HARLINGEN — Benito Lopez can no longer see where he’s going, but he knows exactly where he’s going.
Someone in Florida, or California, or Colorado or North Carolina is looking out for him, thanks to a camera attached to his glasses.
It’s called the AIRA system, or artificial intelligence remote assistance, and it has empowered Lopez, a Harlingen resident, to achieve more mobility after losing his eyesight to glaucoma several years ago. The Department of Veterans Affairs offers this and so many other services to veterans who have lost their eyesight.
“You’re maneuvering with your cane, you’ve got your glasses on and you’re walking,” said Lopez, 68. “You log in to AIRA, push the home button. It gives you the name of the agent that is going to come on. When they come on they will greet you. They will ask you what you want to do today.”
And what you want to do could be, well, just about anything. The agent becomes the seeing eye through the online camera, directing the veteran where to go for whatever he or she needs at the moment. This liberation, this independence of moment, is the goal of the VA.
Finding those services can sometimes intimidate veterans with their complexities, said Tommy Benavides, visual impairment services team coordinator. That’s why he works directly with veterans like Lopez to connect them with those services.
“Working with the VA can sometimes be a little scary,” Benavides said. “We’re a large agency and sometimes you don’t know which department to go to. It’s hard to navigate the system. I consider myself kind of like a bridge to all the different tools that might help them accomplish their goals. My job is to know what tools are out there and how to connect each individual vet with those tools.”
The hub for many of those tools are at the Blind Rehabilitation Unit in Waco, one of 13 such facilities run by the VA throughout the country. The unit in Waco is part of the expansive Doris Miller Department of Veterans Affairs Medical Center.
“There in Waco there are five areas of training,” Benavides said. “There are four that make up the basic program and then technology rounds it out. Everybody does the four basic and then folks that are interested in the technology will stick around a little bit longer.”
The four main basic areas are: visual skills, living skills, orientation and mobility, and manual skills. The visual skills address the needs of veterans who have lost partial eyesight.
“They try to take what remaining vision a veteran has and figure out a way to maximize it either through the use of magnifiers or maybe compensatory techniques using your side vision,” Benavides said.
Skills of daily living, he explained, includes learning how to cook again, how to clean, how to manage health matters such as diabetes and other aspects of day to day life.
And then …
“There’s O and M, orientation and mobility, which is the long white cane that Mr. Lopez has there,” he said.
Lopez took out a stick which he expertly unfolded into an impressive cane.
“O and M, it’s how to orient yourself in an unfamiliar area and then how to be mobile in that environment,” Benavides said.
Manual skills addresses a particular set of challenges.
“When you lose your sight you quickly learn that the world with all the doors and cabinet drawers is a cruel place for fingers sometimes,” Benavides said. “You tend to pull your hands in a little. You’re not as sure when doing manual tasks.”
Manual skills, therefore, seeks to give veterans some confidence in working with their hands. That’s how Lopez learned to make miniature trees out of copper and decorate them with beads, birds and butterflies.
The figures have become a welcome and familiar sight around the VA clinic in Harlingen, and it all started while taking classes in Waco.
“They told me to go in and feel right there on the table in front of you,” he said. “There were some wires, there were six pieces about 12 inches long, and they told me you have to unravel them.
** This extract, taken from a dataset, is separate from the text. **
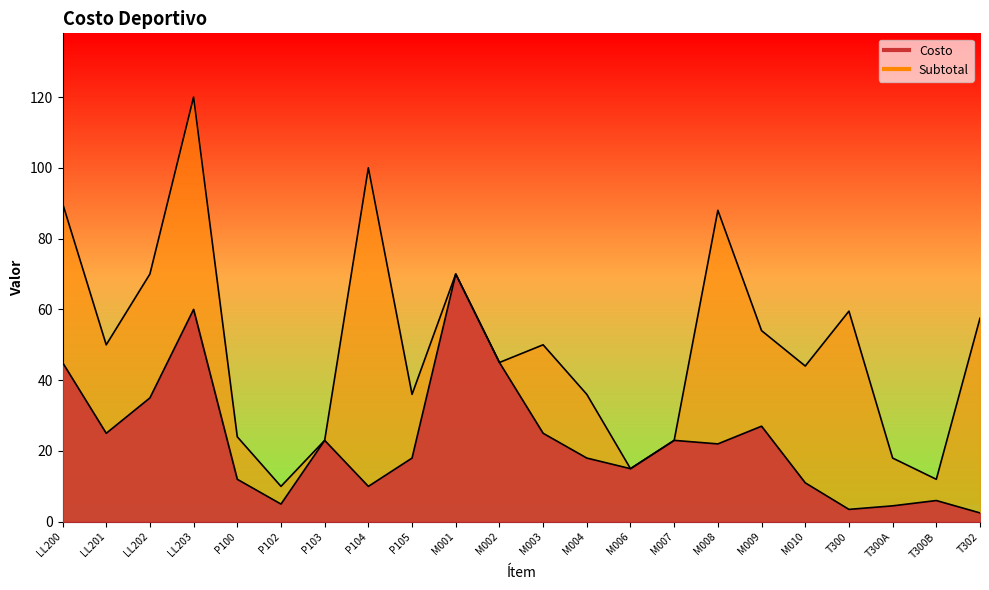

Reading right to left, transcribe all the data shown in this chart.

Costo: 2.5	6.0	4.5	3.5	11.0	27.0	22.0	23.0	15.0	18.0	25.0	45.0	70.0	18.0	10.0	23.0	5.0	12.0	60.0	35.0	25.0	45.0
Subtotal: 57.5	12.0	18.0	59.5	44.0	54.0	88.0	23.0	15.0	36.0	50.0	45.0	70.0	36.0	100.0	23.0	10.0	24.0	120.0	70.0	50.0	90.0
Every little piece had 19 little strings, you had to straighten them up.”
He first learned to make trunks by twisting the copper wire into shape, followed by the roots. And then, he took off on his own, acquiring materials for the wooden base from Hobby Lobby. And the birds and beads and other decorations, rich in color, were his invention.
So how did he get the colors right? Simple, someone on the other end of an AIRA transmission directed him.
While AIRA has blessed him with a new creative endeavor, its primary purpose of granting independence has also served him well. With an AIRA agent talking to him, he can step outside his home and wait for a cab. When it arrives, the agent will tell him so. Once he arrives at a store, perhaps Wal-Mart, the agent will direct him through what might have been an impossible task.
“They’ll guide you directly to the door,” he said. “If you want some detergent, they’ll log onto the website of the particular store and they’ll take you directly to that item. I want a can of beef stew. What brand? Get me Libby’s brand.”
And so it goes for Lopez throughout his days, guides illuminating his life, liberating his movements from the bonds of impairment.